### Texto:
Idiocracia


“[Até o século XIX] o idiota era apenas o idiota e como tal se comportava. E o primeiro a saber-se idiota era o próprio idiota. Não tinha ilusões. Julgando-se um inepto nato e hereditário, jamais se atreveu a mover uma palha, ou tirar um cadeira do lugar. Em 50, 100 ou 200 mil anos, nunca um idiota ousou questionar os valores da vida. Simplesmente, não pensava. Os "melhores" pensavam por ele, sentiam por ele, decidiam por ele. Deve-se a Marx o formidável despertar dos idiotas. Estes descobriram que são em maior número e sentiram a embriaguez da omnipotência numérica. E, então, aquele sujeito que, há 500 mil anos, limitava-se a babar na gravata, passou a existir socialmente, economicamente, politicamente, culturalmente etc. houve, em toda parte, a explosão triunfal dos idiotas.”

Nelson Rodrigues

2 comentários:

  1. Excepcional esta análise de Nelson Rodrigues sobre os idiotas, que no presente são em número incalculável. Eles representam, como diz e bem o autor, a verdadeira explosão triunfal dos idiotas. O grande drama da Humanidade é que são eles precisamente quem comanda o mundo.
    Maria

    ResponderEliminar
  2. Mais do que propriamente um fenómeno de surgimento, a dita "explosão triunfal" tratou-se da manifestação culminante dum processo em curso por séculos. De facto, há uma componente genética e outra sócio-familiar na inteligência e na sua definição como elite organizada. Durante a Antiguidade, o sábio era reconhecido e juntava-se ao seu semelhante, transmitindo a sua habilidade académica e trangeracionalmente. O saber era matéria de prestígio e devoção.

### Registros para análise:
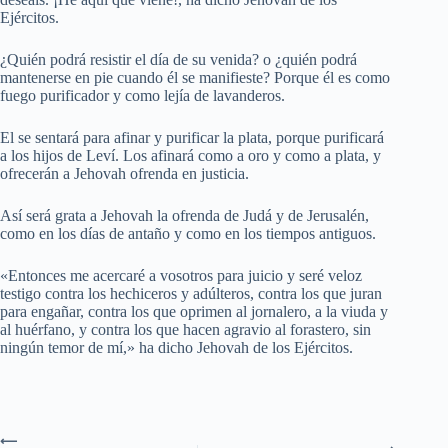
Ejércitos.
¿Quién podrá resistir el día de su venida? o ¿quién podrá
mantenerse en pie cuando él se manifieste? Porque él es como
fuego purificador y como lejía de lavanderos.
El se sentará para afinar y purificar la plata, porque purificará
a los hijos de Leví. Los afinará como a oro y como a plata, y
ofrecerán a Jehovah ofrenda en justicia.
Así será grata a Jehovah la ofrenda de Judá y de Jerusalén,
como en los días de antaño y como en los tiempos antiguos.
«Entonces me acercaré a vosotros para juicio y seré veloz
testigo contra los hechiceros y adúlteros, contra los que juran
para engañar, contra los que oprimen al jornalero, a la viuda y
al huérfano, y contra los que hacen agravio al forastero, sin
ningún temor de mí,» ha dicho Jehovah de los Ejércitos.
⟵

### Instruções das tarefas:
1. Segundo o texto, a quem se deve o despertar dos idiotas?
2. Copie do texto o trecho que começa nas palavras "ResponderEliminar" e termina após "prestígio e devoção.".

### Respostas esperadas:
1. A Marx.

2.
ResponderEliminar
  2. Mais do que propriamente um fenómeno de surgimento, a dita "explosão triunfal" tratou-se da manifestação culminante dum processo em curso por séculos. De facto, há uma componente genética e outra sócio-familiar na inteligência e na sua definição como elite organizada. Durante a Antiguidade, o sábio era reconhecido e juntava-se ao seu semelhante, transmitindo a sua habilidade académica e trangeracionalmente. O saber era matéria de prestígio e devoção.